The freedom was wonderful, but the challenge was impossible and he only had four months to plan. So Frank and his people visited prisons, read literature, and talked to anyone they could find. Their only asset was youthfulness and inexperience.
What came from the exploratory effort was a very strange set of principles. Instead of focusing on changing the inmates, they focused on changing the prison. Instead of changing attitudes and values to get behavior change, they determined to change behavior in a way that would alter attitudes and values. Instead of trying to restore inmates to good health, they questioned if the inmates had ever been in such a state. Instead of accepting the usual norms of “socialism” that dominate prison life, they determined to build the recovery process around principles of capitalism. Instead of relying on control, they introduced the concept of choice and accountability. Instead of focusing on failure and punishment, they focused on success and reward. These radical ideas eventually led to unconventional success.
The temptation is to explore the principles and the learning process that gave rise to the success. What I want to emphasize instead is a single paragraph. I believe it underlies every account of positive leadership and organizational transformation:
“I must tell you that I was afraid every day. This troubled me, because I thought of being afraid as a weakness – until I came across something I read about courage. As best as I can recollect, whoever wrote it said that ‘courage is doing what you have to do, even when you are afraid.’ Coming to understand this helped a lot. I continued to be afraid, as I continued to step up to what was required of me” (Petrock, The Readustment Unit, pp.16).
The conventional lens assumes knowledge. The positive lends assumes purpose and the courage to learn in real time. We take on a purpose that is larger than we are. We know the vision but not how to bring it about. We then, with fear, step into the purpose. We stay in the cauldron of uncertainty until we learn what to do.
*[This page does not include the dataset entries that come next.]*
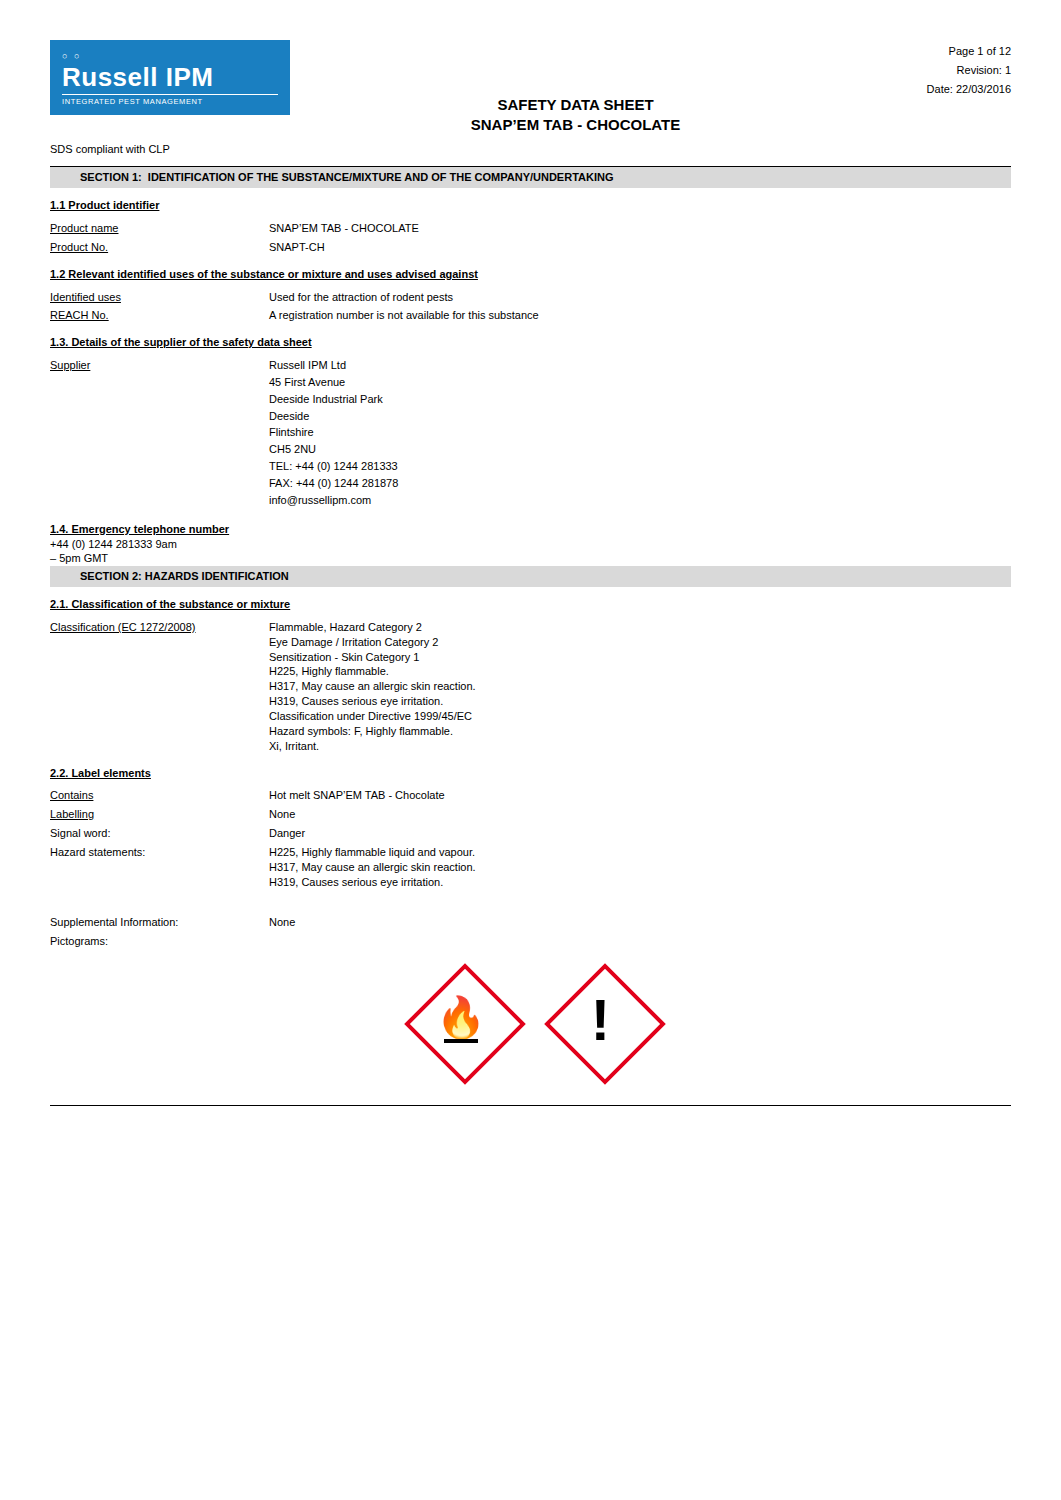○ ○
Russell IPM
INTEGRATED PEST MANAGEMENT
SAFETY DATA SHEET
SNAP’EM TAB - CHOCOLATE
Page 1 of 12
Revision: 1
Date: 22/03/2016
SDS compliant with CLP
SECTION 1: IDENTIFICATION OF THE SUBSTANCE/MIXTURE AND OF THE COMPANY/UNDERTAKING
1.1 Product identifier
| Product name | SNAP’EM TAB - CHOCOLATE |
| Product No. | SNAPT-CH |
1.2 Relevant identified uses of the substance or mixture and uses advised against
| Identified uses | Used for the attraction of rodent pests |
| REACH No. | A registration number is not available for this substance |
1.3. Details of the supplier of the safety data sheet
| Supplier | Russell IPM Ltd 45 First Avenue Deeside Industrial Park Deeside Flintshire CH5 2NU TEL: +44 (0) 1244 281333 FAX: +44 (0) 1244 281878 info@russellipm.com |
1.4. Emergency telephone number
+44 (0) 1244 281333 9am
– 5pm GMT
SECTION 2: HAZARDS IDENTIFICATION
2.1. Classification of the substance or mixture
| Classification (EC 1272/2008) | Flammable, Hazard Category 2 Eye Damage / Irritation Category 2 Sensitization - Skin Category 1 H225, Highly flammable. H317, May cause an allergic skin reaction. H319, Causes serious eye irritation. Classification under Directive 1999/45/EC Hazard symbols: F, Highly flammable. Xi, Irritant. |
2.2. Label elements
| Contains | Hot melt SNAP’EM TAB - Chocolate |
| Labelling | None |
| Signal word: | Danger |
| Hazard statements: | H225, Highly flammable liquid and vapour. H317, May cause an allergic skin reaction. H319, Causes serious eye irritation. |
| Supplemental Information: | None |
| Pictograms: | |
🔥
!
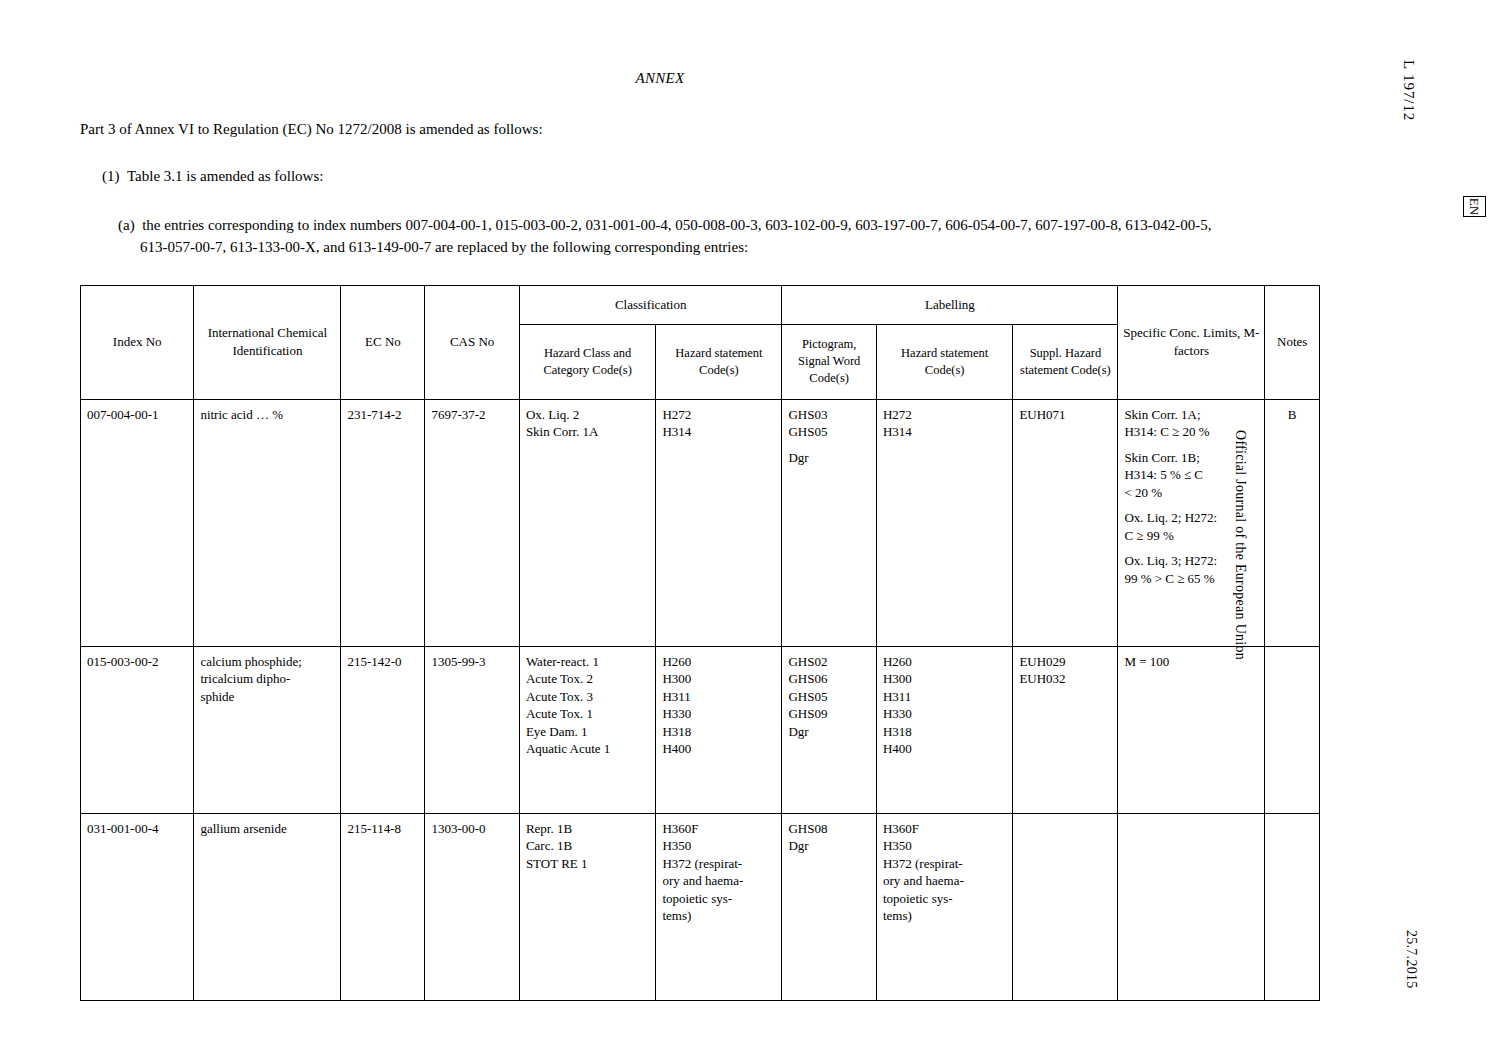L 197/12
EN
Official Journal of the European Union
25.7.2015
ANNEX
Part 3 of Annex VI to Regulation (EC) No 1272/2008 is amended as follows:
(1) Table 3.1 is amended as follows:
(a) the entries corresponding to index numbers 007-004-00-1, 015-003-00-2, 031-001-00-4, 050-008-00-3, 603-102-00-9, 603-197-00-7, 606-054-00-7, 607-197-00-8, 613-042-00-5, 613-057-00-7, 613-133-00-X, and 613-149-00-7 are replaced by the following corresponding entries:
| Index No | International Chemical Identification | EC No | CAS No | Classification | Labelling | Specific Conc. Limits, M-factors | Notes |
| --- | --- | --- | --- | --- | --- | --- | --- |
| Hazard Class and Category Code(s) | Hazard statement Code(s) | Pictogram, Signal Word Code(s) | Hazard statement Code(s) | Suppl. Hazard statement Code(s) |
| 007-004-00-1 | nitric acid … % | 231-714-2 | 7697-37-2 | Ox. Liq. 2 Skin Corr. 1A | H272 H314 | GHS03 GHS05 Dgr | H272 H314 | EUH071 | Skin Corr. 1A; H314: C ≥ 20 % Skin Corr. 1B; H314: 5 % ≤ C < 20 % Ox. Liq. 2; H272: C ≥ 99 % Ox. Liq. 3; H272: 99 % > C ≥ 65 % | B |
| 015-003-00-2 | calcium phosphide; tricalcium dipho- sphide | 215-142-0 | 1305-99-3 | Water-react. 1 Acute Tox. 2 Acute Tox. 3 Acute Tox. 1 Eye Dam. 1 Aquatic Acute 1 | H260 H300 H311 H330 H318 H400 | GHS02 GHS06 GHS05 GHS09 Dgr | H260 H300 H311 H330 H318 H400 | EUH029 EUH032 | M = 100 | |
| 031-001-00-4 | gallium arsenide | 215-114-8 | 1303-00-0 | Repr. 1B Carc. 1B STOT RE 1 | H360F H350 H372 (respirat- ory and haema- topoietic sys- tems) | GHS08 Dgr | H360F H350 H372 (respirat- ory and haema- topoietic sys- tems) | | | |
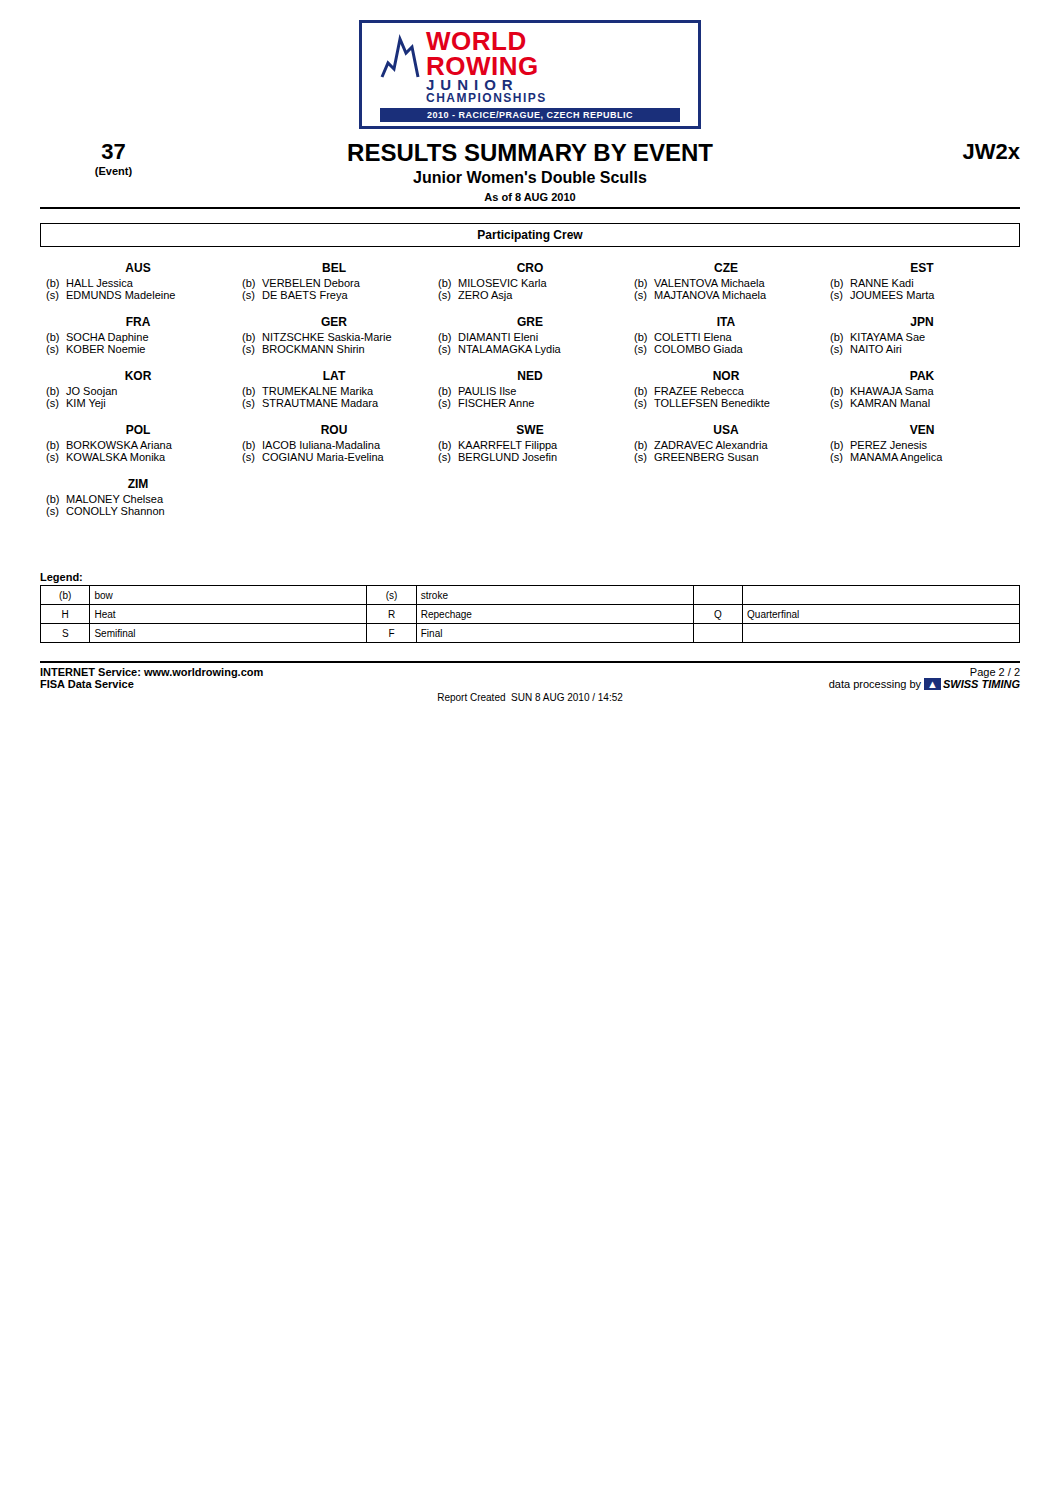WORLD
ROWING
JUNIOR
CHAMPIONSHIPS
2010 - RACICE/PRAGUE, CZECH REPUBLIC
37
(Event)
RESULTS SUMMARY BY EVENT
Junior Women's Double Sculls
As of 8 AUG 2010
JW2x
Participating Crew
| AUS (b) HALL Jessica (s) EDMUNDS Madeleine | BEL (b) VERBELEN Debora (s) DE BAETS Freya | CRO (b) MILOSEVIC Karla (s) ZERO Asja | CZE (b) VALENTOVA Michaela (s) MAJTANOVA Michaela | EST (b) RANNE Kadi (s) JOUMEES Marta |
| FRA (b) SOCHA Daphine (s) KOBER Noemie | GER (b) NITZSCHKE Saskia-Marie (s) BROCKMANN Shirin | GRE (b) DIAMANTI Eleni (s) NTALAMAGKA Lydia | ITA (b) COLETTI Elena (s) COLOMBO Giada | JPN (b) KITAYAMA Sae (s) NAITO Airi |
| KOR (b) JO Soojan (s) KIM Yeji | LAT (b) TRUMEKALNE Marika (s) STRAUTMANE Madara | NED (b) PAULIS Ilse (s) FISCHER Anne | NOR (b) FRAZEE Rebecca (s) TOLLEFSEN Benedikte | PAK (b) KHAWAJA Sama (s) KAMRAN Manal |
| POL (b) BORKOWSKA Ariana (s) KOWALSKA Monika | ROU (b) IACOB Iuliana-Madalina (s) COGIANU Maria-Evelina | SWE (b) KAARRFELT Filippa (s) BERGLUND Josefin | USA (b) ZADRAVEC Alexandria (s) GREENBERG Susan | VEN (b) PEREZ Jenesis (s) MANAMA Angelica |
| ZIM (b) MALONEY Chelsea (s) CONOLLY Shannon | | | | |
Legend:
| (b) | bow | (s) | stroke | | |
| H | Heat | R | Repechage | Q | Quarterfinal |
| S | Semifinal | F | Final | | |
INTERNET Service: www.worldrowing.com Page 2 / 2
FISA Data Service data processing by ▲SWISS TIMING
Report Created SUN 8 AUG 2010 / 14:52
When we come out, we know things the conventional manager cannot understand. This is what Frank did. The outcome violated all the conventional assumptions.
- How does your current professional challenge compare to Frank’s challenge?
- Into what fears does your current purpose take you?
- What can you teach your people about personal cauldrons of transformation?
- How could we use this passage to create a more positive organization?